Let’s start with one of the most confusing of these areas: exempt vs. nonexempt employees. The issue here is whether the employer has to pay overtime and observe workday and break-time limitations for employees. Most employers have the misguided perception that all they need to do to avoid paying overtime is make all of their employees exempt employees. An exempt vs. nonexempt employment status really has to do more with the scope of the work being done than whether or not an employee is paid hourly or on salary.
“To qualify for exemption, employees generally must meet certain tests regarding their job duties and be paid on a salary basis at not less than $684 per week. Employers may use nondiscretionary bonuses and incentive payments (including commissions) paid on an annual or more frequent basis, to satisfy up to 10 percent of the standard salary level. Job titles do not determine exempt status. In order for an exemption to apply, an employee’s specific job duties and salary must meet all the requirements of the Department’s regulations.” See the footnoted website (1) for a full description of job duties and requirements that must be met in order to classify an employee as exempt, thus making them a salaried employee.
Another minefield for employers is whether to hire someone as an independent contractor or W-2 employee. Many workers request to be made independent contractors rather than W-2 employees. On the flip side, many employers prefer workers to be independent contractors to streamline payroll and decrease employer taxes. Once again, what the contract with the worker says won’t determine the requirement to withhold and pay employment taxes. If the work situation looks like a W-2 employment situation, taxing authorities will demand their taxes.
Here are some things to be mindful of when determining if a worker should be an independent contractor:
Behavioral: How closely is the work directed by the company?
-Does the company determine working hours and locations?
-Who provided the tools or equipment?
-Who employs/directs any assistants?
-Who decides where to purchase supplies and services?
Financial: Who bears the risk of losing money in the relationship?
-Is there a cost to the worker to perform the work?
-Does the worker risk doing the work at a profit?
-Is pay guaranteed to be made at a set amount at a set time?
Relationship between the company and worker: How interdependent is the company and worker?

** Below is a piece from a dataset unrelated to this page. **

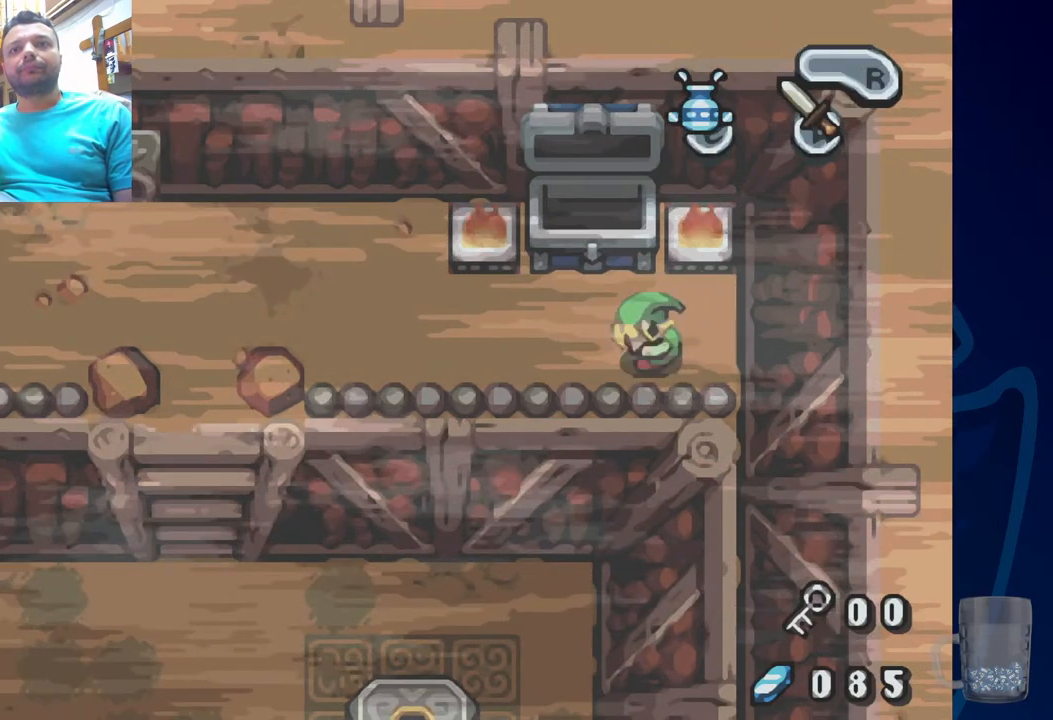
{"dt_ms": 500, "buttons": ["DPAD_LEFT"], "left_stick": "center", "right_stick": "center", "events": [[333, "R2", "up"]]}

-Does the worker receive any benefits, whether part of a company plan or reimbursement of expenses usually considered employee benefits?
-How does the worker conceive the relationship? Do they consider themselves ‘working for’ the company?
-Does the worker only work for the company or do they work for other companies?
In summary, let’s use another axiom: If it looks like a duck, walks like a duck, swims like a duck and quacks like a duck, it’s probably a duck. Employers need to review how workers are classified to ensure that the documents are in line with what’s actually happening in the business.